--- Exercise ---
Could you transcribe every record below exactly as written, excluding the pictures?

Records contained in a dataset:
▶

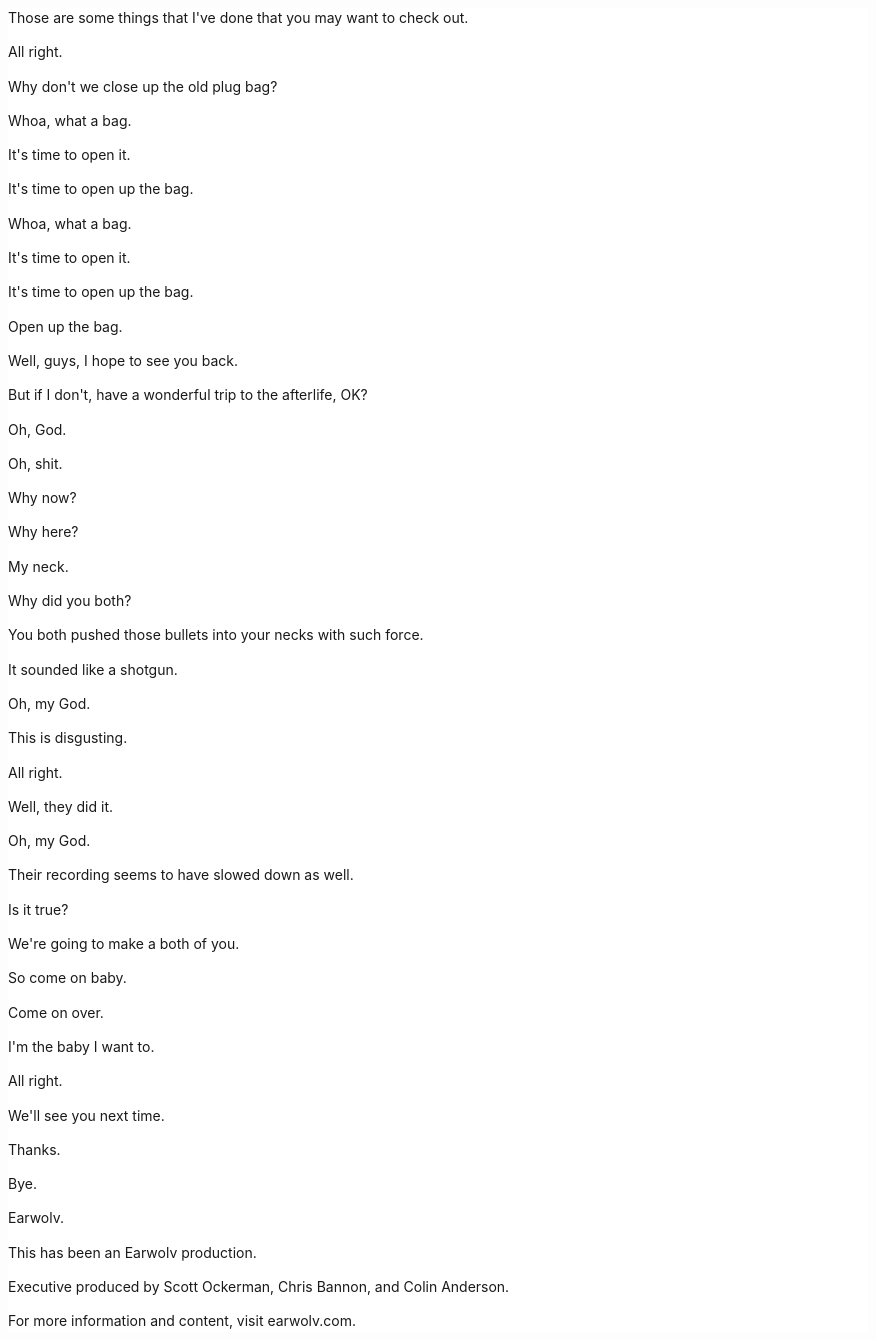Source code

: Those are some things that I've done that you may want to check out.

All right.

Why don't we close up the old plug bag?

Whoa, what a bag.

It's time to open it.

It's time to open up the bag.

Whoa, what a bag.

It's time to open it.

It's time to open up the bag.

Open up the bag.

Well, guys, I hope to see you back.

But if I don't, have a wonderful trip to the afterlife, OK?

Oh, God.

Oh, shit.

Why now?

Why here?

My neck.

Why did you both?

You both pushed those bullets into your necks with such force.

It sounded like a shotgun.

Oh, my God.

This is disgusting.

All right.

Well, they did it.

Oh, my God.

Their recording seems to have slowed down as well.

Is it true?

We're going to make a both of you.

So come on baby.

Come on over.

I'm the baby I want to.

All right.

We'll see you next time.

Thanks.

Bye.

Earwolv.

This has been an Earwolv production.

Executive produced by Scott Ockerman, Chris Bannon, and Colin Anderson.

For more information and content, visit earwolv.com.
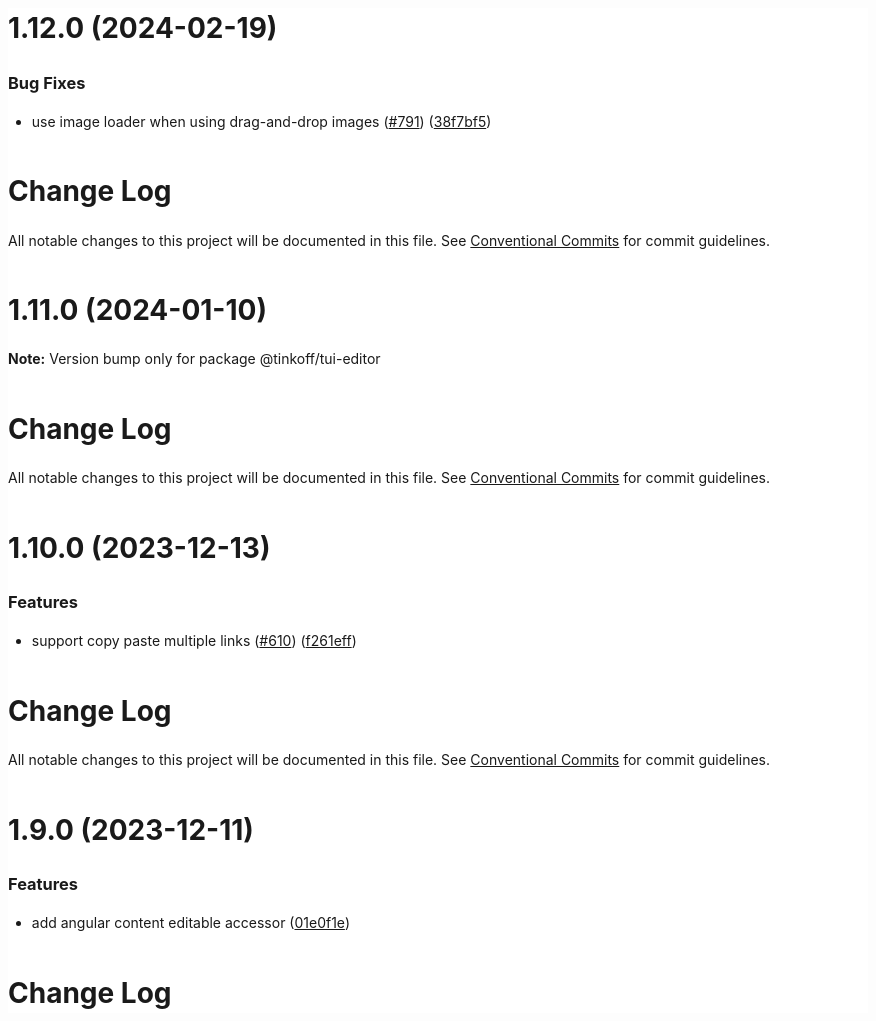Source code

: # 1.12.0 (2024-02-19)

### Bug Fixes

- use image loader when using drag-and-drop images ([#791](https://github.com/taiga-family/tui-editor/issues/791))
  ([38f7bf5](https://github.com/taiga-family/tui-editor/commit/38f7bf588536919a9f0d18b4201b857b74fbe5d7))

# Change Log

All notable changes to this project will be documented in this file. See
[Conventional Commits](https://conventionalcommits.org) for commit guidelines.

# 1.11.0 (2024-01-10)

**Note:** Version bump only for package @tinkoff/tui-editor

# Change Log

All notable changes to this project will be documented in this file. See
[Conventional Commits](https://conventionalcommits.org) for commit guidelines.

# 1.10.0 (2023-12-13)

### Features

- support copy paste multiple links ([#610](https://github.com/taiga-family/tui-editor/issues/610))
  ([f261eff](https://github.com/taiga-family/tui-editor/commit/f261effd5bf6ada05d079a06a0915aba60178904))

# Change Log

All notable changes to this project will be documented in this file. See
[Conventional Commits](https://conventionalcommits.org) for commit guidelines.

# 1.9.0 (2023-12-11)

### Features

- add angular content editable accessor
  ([01e0f1e](https://github.com/taiga-family/tui-editor/commit/01e0f1eb5e72819d8eb32a63398114e3bfd2b2d1))

# Change Log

◀

--- Solved problem ---
Source code

: Those are some things that I've done that you may want to check out.

All right.

Why don't we close up the old plug bag?

Whoa, what a bag.

It's time to open it.

It's time to open up the bag.

Whoa, what a bag.

It's time to open it.

It's time to open up the bag.

Open up the bag.

Well, guys, I hope to see you back.

But if I don't, have a wonderful trip to the afterlife, OK?

Oh, God.

Oh, shit.

Why now?

Why here?

My neck.

Why did you both?

You both pushed those bullets into your necks with such force.

It sounded like a shotgun.

Oh, my God.

This is disgusting.

All right.

Well, they did it.

Oh, my God.

Their recording seems to have slowed down as well.

Is it true?

We're going to make a both of you.

So come on baby.

Come on over.

I'm the baby I want to.

All right.

We'll see you next time.

Thanks.

Bye.

Earwolv.

This has been an Earwolv production.

Executive produced by Scott Ockerman, Chris Bannon, and Colin Anderson.

For more information and content, visit earwolv.com.
Source code

: # 1.12.0 (2024-02-19)

### Bug Fixes

- use image loader when using drag-and-drop images ([#791](https://github.com/taiga-family/tui-editor/issues/791))
  ([38f7bf5](https://github.com/taiga-family/tui-editor/commit/38f7bf588536919a9f0d18b4201b857b74fbe5d7))

# Change Log

All notable changes to this project will be documented in this file. See
[Conventional Commits](https://conventionalcommits.org) for commit guidelines.

# 1.11.0 (2024-01-10)

**Note:** Version bump only for package @tinkoff/tui-editor

# Change Log

All notable changes to this project will be documented in this file. See
[Conventional Commits](https://conventionalcommits.org) for commit guidelines.

# 1.10.0 (2023-12-13)

### Features

- support copy paste multiple links ([#610](https://github.com/taiga-family/tui-editor/issues/610))
  ([f261eff](https://github.com/taiga-family/tui-editor/commit/f261effd5bf6ada05d079a06a0915aba60178904))

# Change Log

All notable changes to this project will be documented in this file. See
[Conventional Commits](https://conventionalcommits.org) for commit guidelines.

# 1.9.0 (2023-12-11)

### Features

- add angular content editable accessor
  ([01e0f1e](https://github.com/taiga-family/tui-editor/commit/01e0f1eb5e72819d8eb32a63398114e3bfd2b2d1))

# Change Log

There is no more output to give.